The first hypothesis, the neutralization of toxic food, however, does not support much evidence at this time. The second hypothesis, however, is related to the depletion of seasonal nutrients that the parrot can ingest. The area where the parrots eat the soil is far from the sea, and the local plants that they eat contain very little sodium. According to Elizabeth Hobson of the Santa Fe Institute, sodium is very rare in the rainforest area, but the cliffs where the birds gather contain a sufficient amount of sodium. Sodium is an important nutrient for the body that maintains a balance between water and electrolyte, and it also plays a role in muscle contraction and proper nerve function.

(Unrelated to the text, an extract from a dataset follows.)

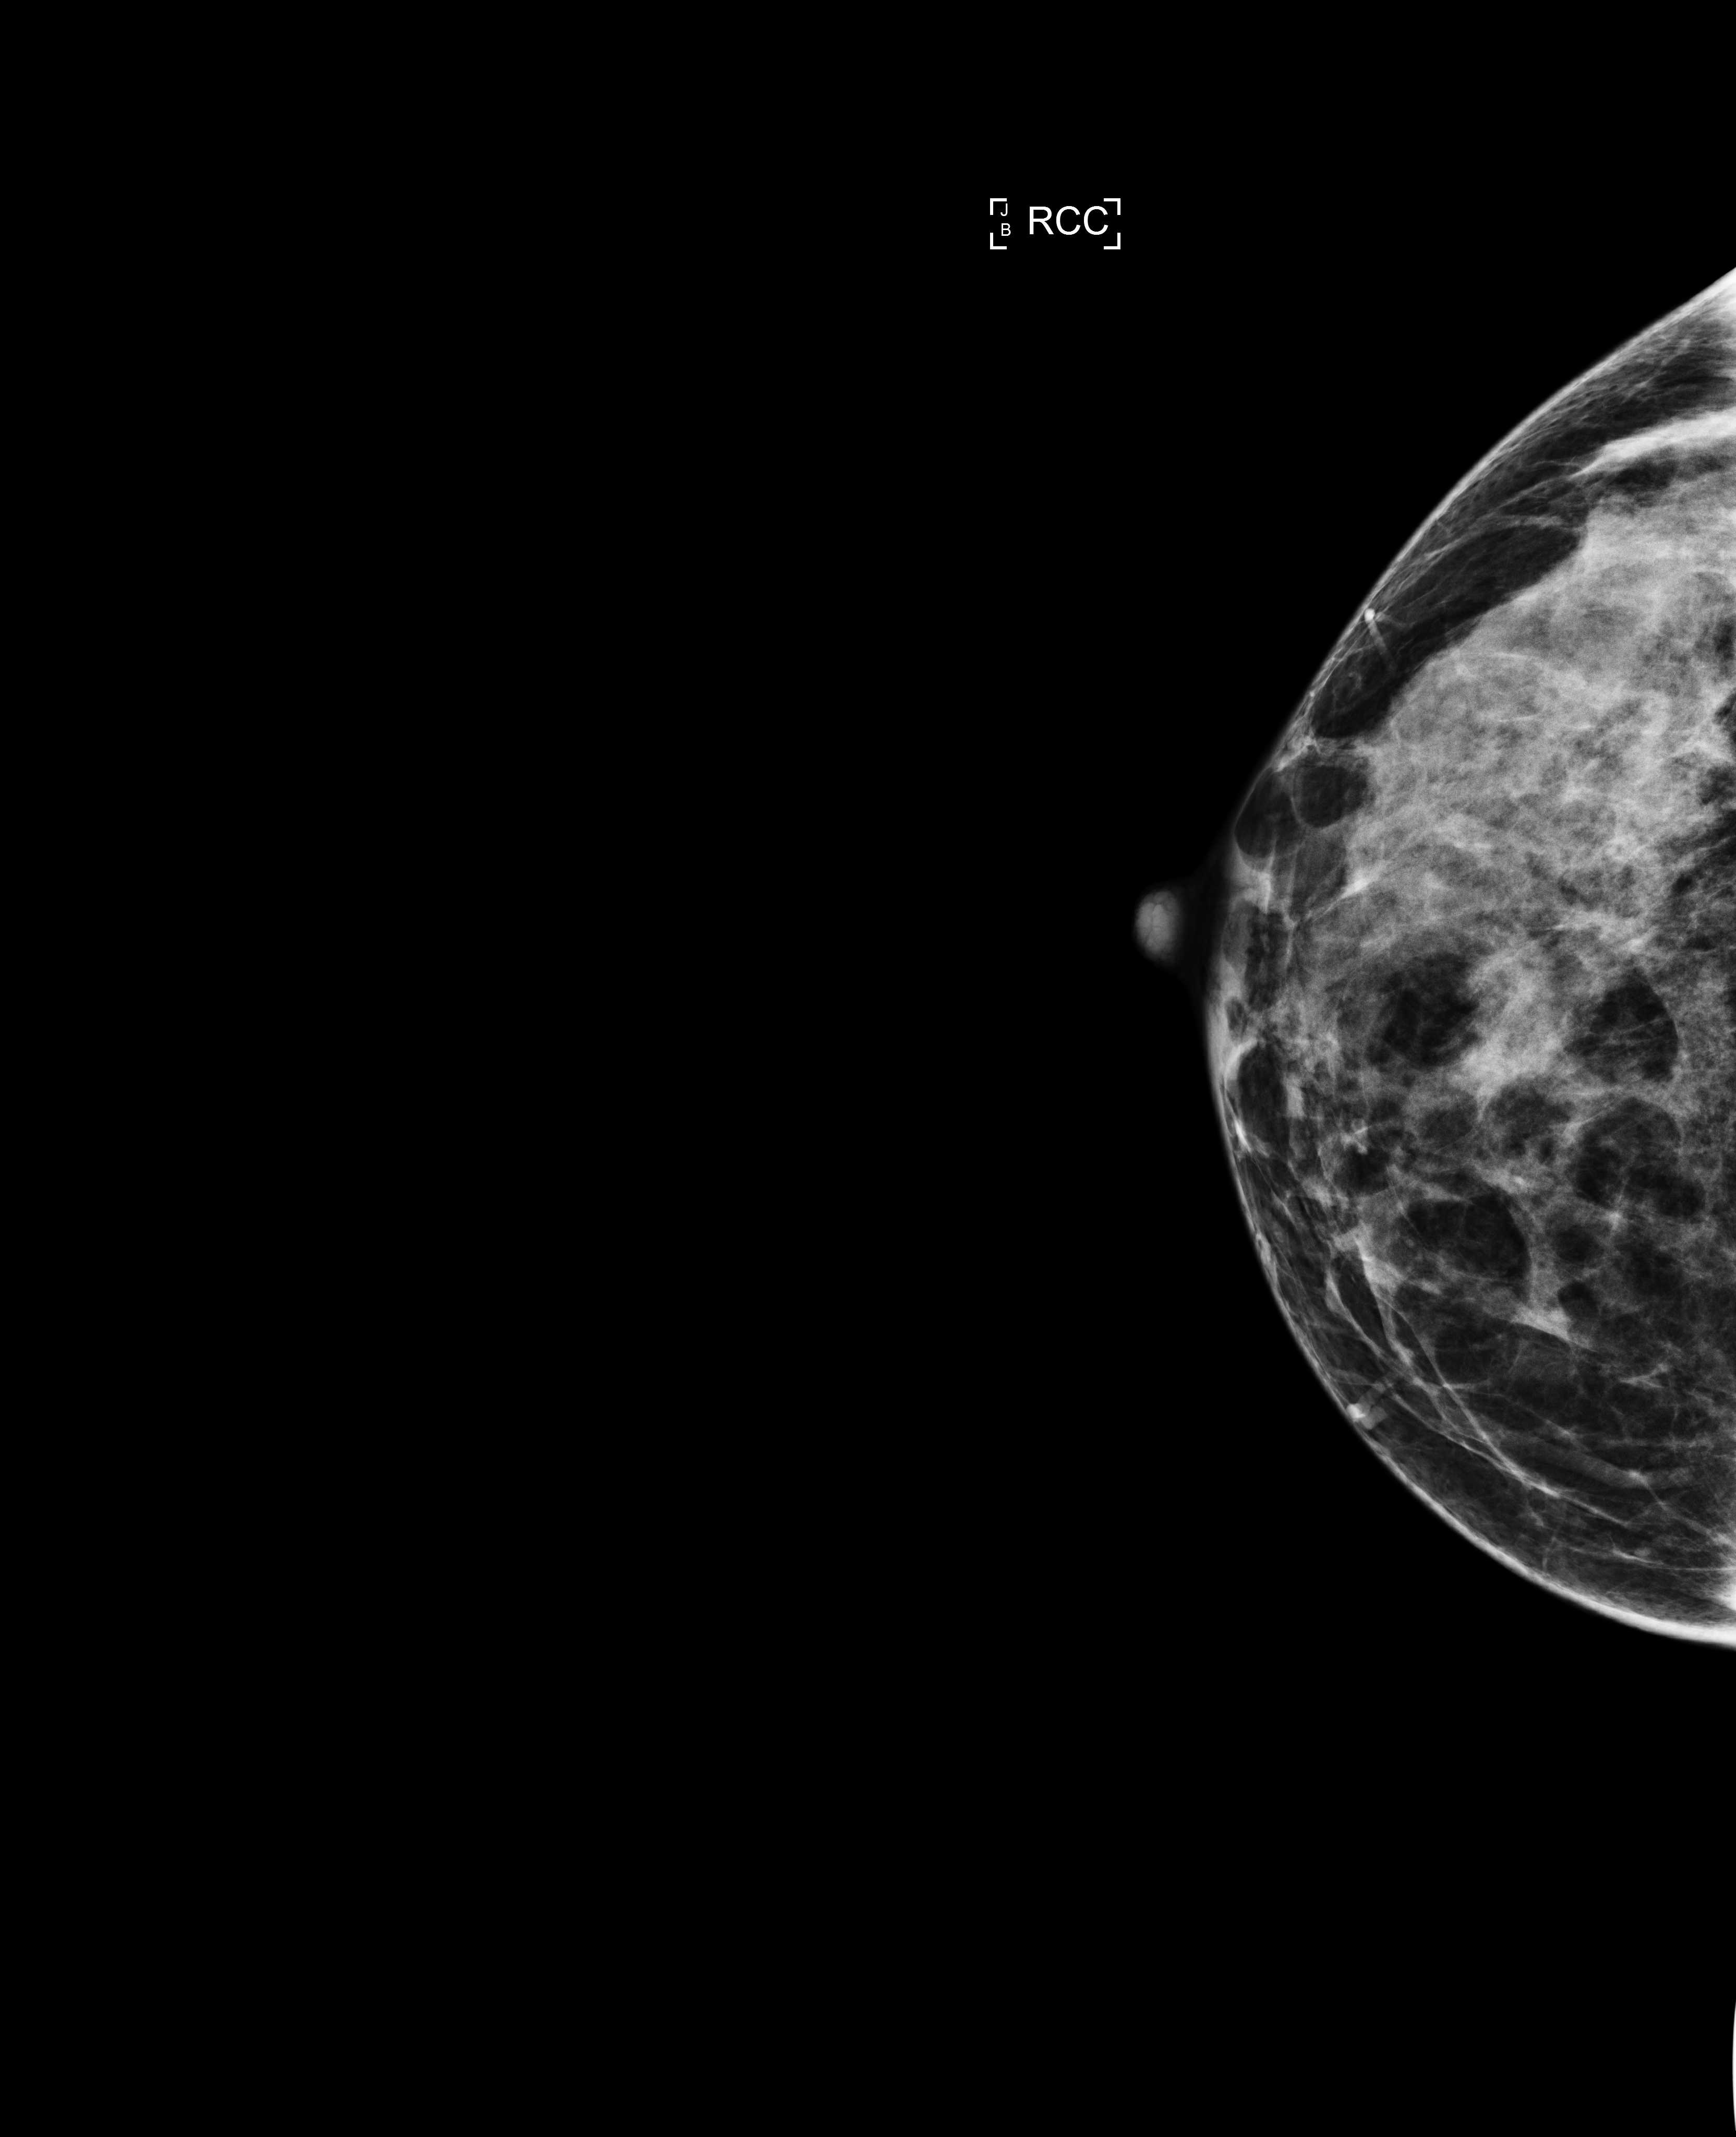
Screening examination. Female patient, age 42 years.
Image type: full-field digital mammogram. Breast: right. Projection: cranio-caudal projection.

The mud in the Amazon watershed, which is one of the parrot's most preferred areas, contains about 40 times higher sodium than other common vegetable foods. The ratio of sodium to potassium is also 4500 times higher. In other words, sodium and potassium are essential feedstocks for parrots and other wildlife.

▲ Photo Source: Pixar Bay

Why is sodium rich?

Donald Brightsmith, an assistant professor at Texas A & M University, speculated that ancient waters had sent sodium to the mud for why so much sodium was available in the parrots' mud.

In fact, sodium is an essential nutrient for Amazon animals that only eat vegetable food. This is related to the fact that animal foods are rich in sodium while plant foods contain more potassium. Potassium has the disadvantage of interfering with sodium intake and also increasing sodium excretion, necessitating the consumption of sodium separately for plant-eating animals.

Natural nutrition

According to the Tambopata Macaw Project, a study of the ecology and conservation of Tambo Pattas where parrots gather, 18 parrots gathered to eat the mud here have been recorded for decades. The crowd of parrots coming out of the dense jungle to eat the soil is truly spectacular. You can also see flying doves and other large birds caught in the cracks of parrots.

Professor Bright smith, who led the project, explained that birds eating soils generally do not consume other insects or animal proteins. When you eat insects or animals, you do not need to consume sodium separately because it is an alternative source of sodium. As a result, in order to test two hypotheses related to the parasitism of the parrot, the team comparing the food availability and the seasonal patterns and observing the nesting cycle of the parrot showed that the maximum intake of soil in the breeding season was the main cause of the parrot infestation I got evidence that it is related to the need for sodium.

This div height required for enabling the sticky sidebar
Do NOT follow this link or you will be banned from the site!